One take away might be to stay away from bad code until you have seen enough good code to not be 'corrupted'. I love the saying that senior developers create simple solutions to complex problems. Like wise, junior mid level developers create complex solutions for simple and complex problems.

Another take away could be that you need to work on good AND bad code at different points in order to gain understanding. If you have done neither then go for it and be prepared to unlearn it all when you come across a better system. I think this is probably a more common trajectory for most developers.

I'm biased this year because I'm feeling like I'm climbing an extremely complicated 'secret sauce' mountain. While I will increase my ability to decipher some of the worst patterns I have ever seen, it is so 'custom' and 'one off' that I don't believe my struggle will increase my marketability or my usable skill set in my future.

In order to keep my sanity, I'm just chugging along at a steady pace and embracing every road block as par for the course. Having just reviewed my yearly goals with my boss that include digging out of this legacy hole, I'm kind of thinking it might be a sacrificial climb. I could survive the process with bad reviews and perceived slowness. This is a realistic and foreboding warning to those of you wondering what job to take.

Disclaimer: This post will live much longer than my opinions so take it with a grain of salt. Tomorrow I might love legacy code! (Doubt it).

Answer 6

It very much depends on how you define "legacy" in this context. Let me give you an example from C and C++. Many C++ programmers call it a bad practice to use C strings in C++ applications, others demand no mixing, while others, in turn, claim that it be sheer and utterly pointless to use any bits of C code because they are old, i.e., "legacy" code. Some go further and avoid using pre-C++X (replace the 'X' with the appropriate number) standard idioms, style--that is syntax, for it's "legacy" style.

Leaving aside performance issues of C++ streams and strings and a few STL peculiarities, it sure is a great practice to have a look at what's inside your so much beloved preprocessor directive #include <string.h>. If you follow the path to the implementation and find yourself on a unix/linux machine at /usr/include/string.h (and get libc implementation sources, for example, from gnu.org) and read strcmp.c or strlen.c or strtok.c, I bet you're gonna hear "What a beautiful world" phasing in.

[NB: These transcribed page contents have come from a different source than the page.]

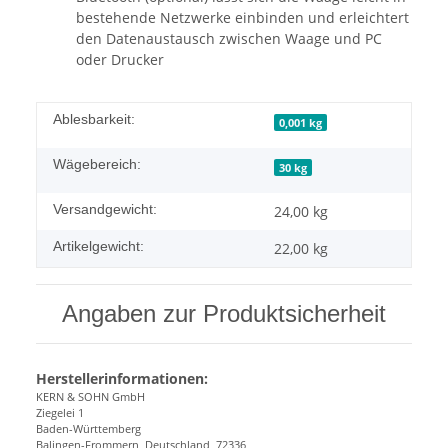
bestehende Netzwerke einbinden und erleichtert
den Datenaustausch zwischen Waage und PC
oder Drucker
Ablesbarkeit:
0,001 kg
Wägebereich:
30 kg
Versandgewicht:
24,00 kg
Artikelgewicht:
22,00
kg
Angaben zur Produktsicherheit
Herstellerinformationen:
KERN & SOHN GmbH
Ziegelei 1
Baden-Württemberg
Balingen-Frommern, Deutschland, 72336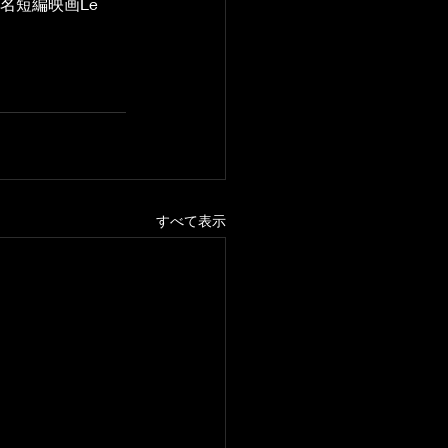
名短編映画Le 
すべて表示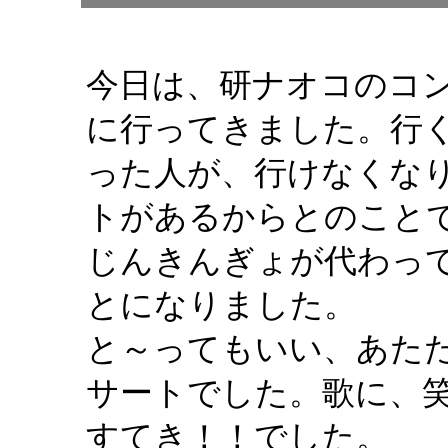
今日は、研ナオコのコ
に行ってきました。行
った人が、行けなくな
トがあるからとのこと
じんきんぎょが代わっ
とになりました。
と～ってもいい、あた
サートでした。歌に、
すてき！！でした。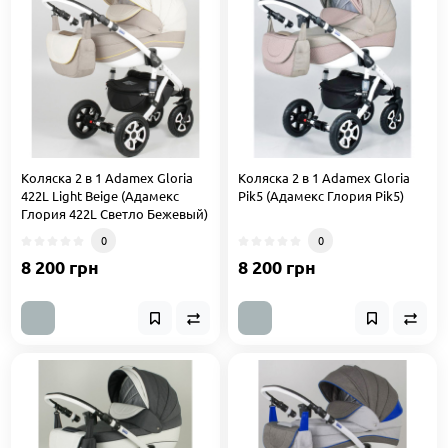
Коляска 2 в 1 Adamex Gloria
Коляска 2 в 1 Adamex Gloria
422L Light Beige (Адамекс
Pik5 (Адамекс Глория Pik5)
Глория 422L Светло Бежевый)
0
0
8 200 грн
8 200 грн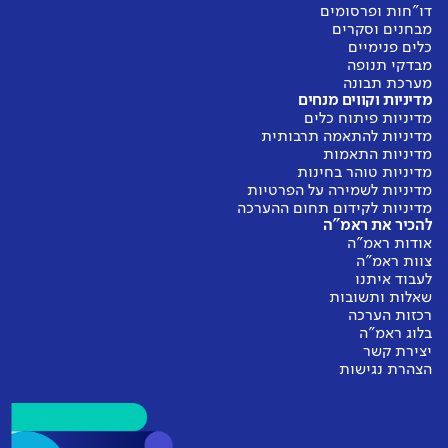
דו"חות ופרסומים
מבחנים וסקרים
כלים פנימיים
מבדקי תנופה
מערכת תבונה
מדיניות וקווים מנחים
מדיניות פיתוח כלים
מדיניות להתאמה תרבותית
מדיניות התאמות
מדיניות טוהר בחינות
מדיניות לשמירה על הפרטיות
מדיניות לקידום תחום ההערכה
להכיר את ראמ"ה
אודות ראמ"ה
צוות ראמ"ה
לעבוד איתנו
שאלות ותשובות
רכזות הערכה
בלוג ראמ"ה
יצירת קשר
הצהרת נגישות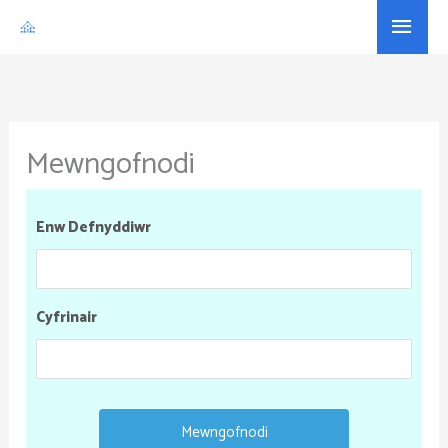
Skip
Main
to
Menu
content
Mewngofnodi
Enw Defnyddiwr
Cyfrinair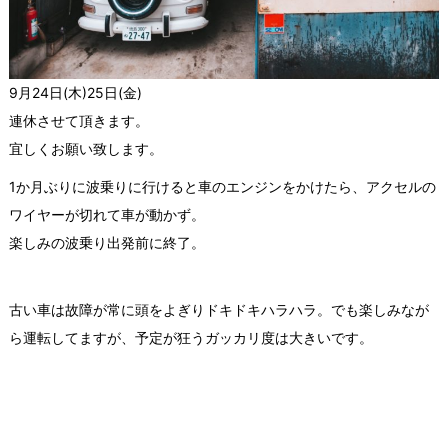
9月24日(木)25日(金)
連休させて頂きます。
宜しくお願い致します。
1か月ぶりに波乗りに行けると車のエンジンをかけたら、アクセルの
ワイヤーが切れて車が動かず。
楽しみの波乗り出発前に終了。
古い車は故障が常に頭をよぎりドキドキハラハラ。でも楽しみなが
ら運転してますが、予定が狂うガッカリ度は大きいです。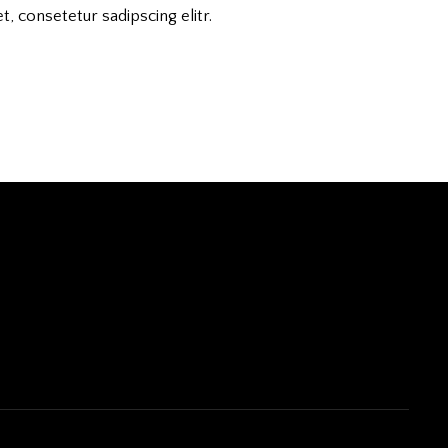
, consetetur sadipscing elitr.
ompera
.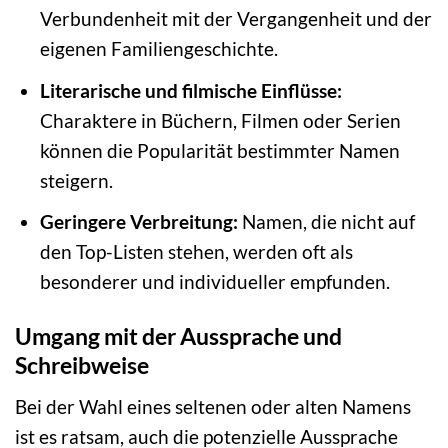
Verbundenheit mit der Vergangenheit und der
eigenen Familiengeschichte.
Literarische und filmische Einflüsse:
Charaktere in Büchern, Filmen oder Serien
können die Popularität bestimmter Namen
steigern.
Geringere Verbreitung:
Namen, die nicht auf
den Top-Listen stehen, werden oft als
besonderer und individueller empfunden.
Umgang mit der Aussprache und
Schreibweise
Bei der Wahl eines seltenen oder alten Namens
ist es ratsam, auch die potenzielle Aussprache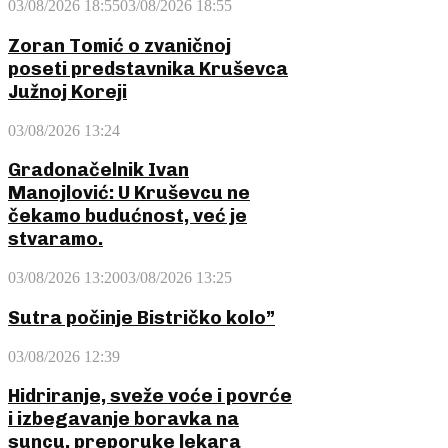
03/08/2026 18:55
03/08/2026 18:55
Zoran Tomić o zvaničnoj
poseti predstavnika Kruševca
Južnoj Koreji
03/08/2026 13:24
Gradonačelnik Ivan
Manojlović: U Kruševcu ne
čekamo budućnost, već je
stvaramo.
03/08/2026 13:20
03/08/2026 13:25
Sutra počinje Bistričko kolo”
03/08/2026 12:39
Hidriranje, sveže voće i povrće
i izbegavanje boravka na
suncu, preporuke lekara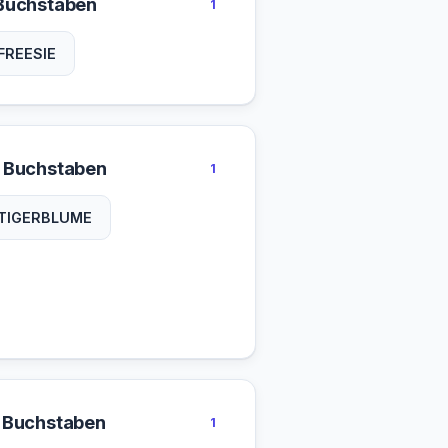
Buchstaben
1
FREESIE
 Buchstaben
1
TIGERBLUME
 Buchstaben
1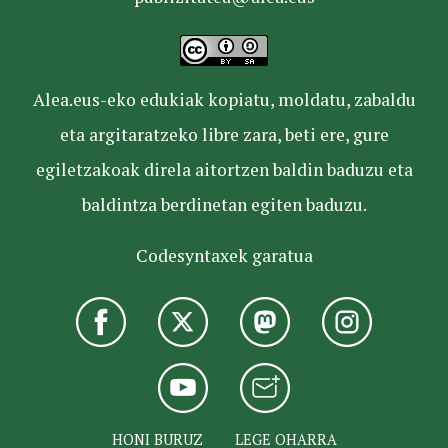
Alea.eus-eko edukiak kopiatu, moldatu, zabaldu
eta argitaratzeko libre zara, beti ere, gure
egiletzakoak direla aitortzen baldin baduzu eta
baldintza berdinetan egiten baduzu.
Codesyntaxek garatua
HONI BURUZ
LEGE OHARRA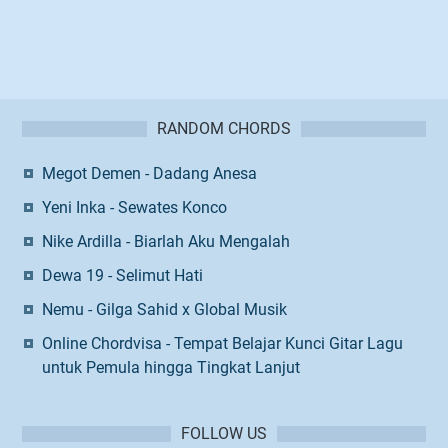
RANDOM CHORDS
Megot Demen - Dadang Anesa
Yeni Inka - Sewates Konco
Nike Ardilla - Biarlah Aku Mengalah
Dewa 19 - Selimut Hati
Nemu - Gilga Sahid x Global Musik
Online Chordvisa - Tempat Belajar Kunci Gitar Lagu
untuk Pemula hingga Tingkat Lanjut
FOLLOW US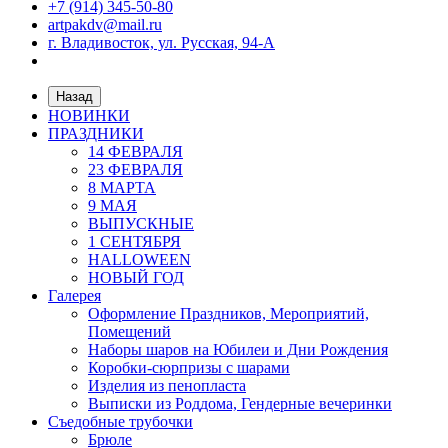
+7 (914) 345-50-80
artpakdv@mail.ru
г. Владивосток, ул. Русская, 94-А
Назад
НОВИНКИ
ПРАЗДНИКИ
14 ФЕВРАЛЯ
23 ФЕВРАЛЯ
8 МАРТА
9 МАЯ
ВЫПУСКНЫЕ
1 СЕНТЯБРЯ
HALLOWEEN
НОВЫЙ ГОД
Галерея
Оформление Праздников, Мероприятий,
Помещений
Наборы шаров на Юбилеи и Дни Рождения
Коробки-сюрпризы с шарами
Изделия из пенопласта
Выписки из Роддома, Гендерные вечеринки
Съедобные трубочки
Брюле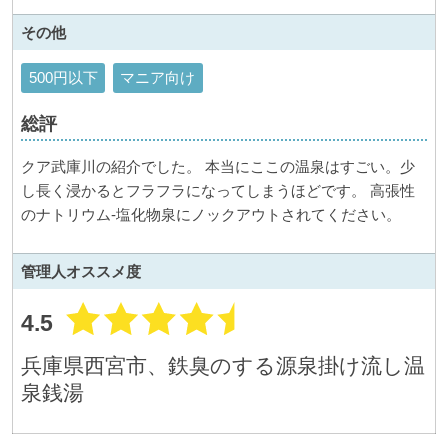
その他
500円以下
マニア向け
総評
クア武庫川の紹介でした。 本当にここの温泉はすごい。少
し長く浸かるとフラフラになってしまうほどです。 高張性
のナトリウム-塩化物泉にノックアウトされてください。
管理人
オススメ度
4.5
兵庫県西宮市、鉄臭のする源泉掛け流し温
泉銭湯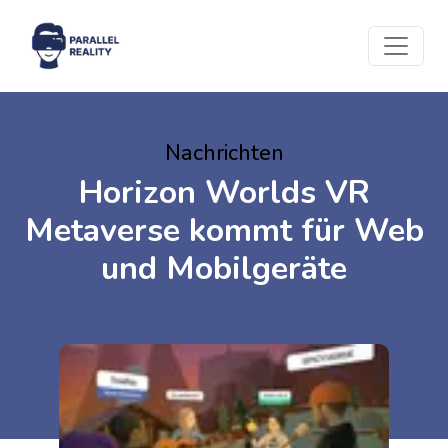
Nachrichten
Horizon Worlds VR
Metaverse kommt für Web
und Mobilgeräte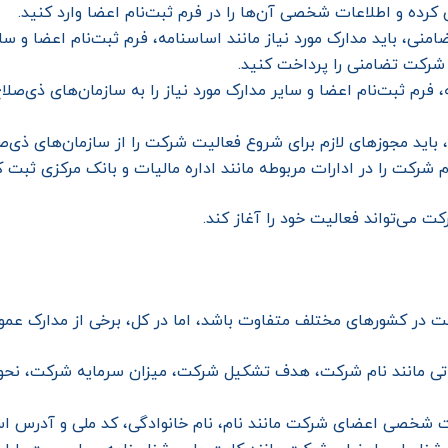
کرده و اطلاعات شخصی آن‌ها را در فرم ثبت‌نام اعضا وارد کنید.
منی، باید مدارک مورد نیاز مانند اساسنامه، فرم ثبت‌نام اعضا و سای
 شرکت تضامنی را پرداخت کنید.
فرم ثبت‌نام اعضا و سایر مدارک مورد نیاز را به سازمان‌های ذی‌صلاح
 باید مجوزهای لازم برای شروع فعالیت شرکت را از سازمان‌های ذی‌ص
 شرکت را در ادارات مربوطه مانند اداره مالیات و بانک مرکزی ثبت ک
کت می‌تواند فعالیت خود را آغاز کند.
 در کشورهای مختلف متفاوت باشد، اما در کل، برخی از مدارک عموم
تی مانند نام شرکت، هدف تشکیل شرکت، میزان سرمایه شرکت، نحو
ات شخصی اعضای شرکت مانند نام، نام خانوادگی، کد ملی و آدرس ا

There is, however, a caveat to this prose--namely, deprecated classes and methods. In Java quite a lot of legacy stuff is still accessible from within a recent environment, but if I recall correctly, not everything. In the IB sector, from my own experience, well, not all software is written by good programmers. Lots of graduates had had virtually zero exposure to real-world programming before they started out at an analyst/developer position. But don't generalize this statement. I know lots of folks who employ Java and C# at the core of high-throughput, low-latency environments. I don't agree with them, but well, this is fortunately their business. Had they gone real HFT though, they'd get pushed way behind in the line. But again, easily inferred from this sentence is the assumption (and in many cases the fact) that Java code is highly optimizable. And if you can excel at optimizing, if required, not only fixing this or that, you'd become invaluable as a dev. It's very satisfying by the way to realize how much you have contributed. I'd go for it.